START Dataset excerpts
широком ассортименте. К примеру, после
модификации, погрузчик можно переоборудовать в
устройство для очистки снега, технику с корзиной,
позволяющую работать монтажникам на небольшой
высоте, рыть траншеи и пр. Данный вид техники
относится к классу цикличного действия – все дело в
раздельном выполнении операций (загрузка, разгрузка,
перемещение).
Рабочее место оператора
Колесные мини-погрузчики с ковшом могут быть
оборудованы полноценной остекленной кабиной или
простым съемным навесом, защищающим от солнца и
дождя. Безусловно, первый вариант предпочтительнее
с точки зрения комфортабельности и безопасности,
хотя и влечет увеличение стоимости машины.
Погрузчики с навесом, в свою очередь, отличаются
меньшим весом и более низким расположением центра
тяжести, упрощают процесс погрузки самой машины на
END Dataset excerpts
== How to complete this task ==
Lines from the one containing "дождя. Безусловно, первый" through the last line of the data above are the only output wanted; restate them exactly.

== Answer box ==
дождя. Безусловно, первый вариант предпочтительнее
с точки зрения комфортабельности и безопасности,
хотя и влечет увеличение стоимости машины.
Погрузчики с навесом, в свою очередь, отличаются
меньшим весом и более низким расположением центра
тяжести, упрощают процесс погрузки самой машины на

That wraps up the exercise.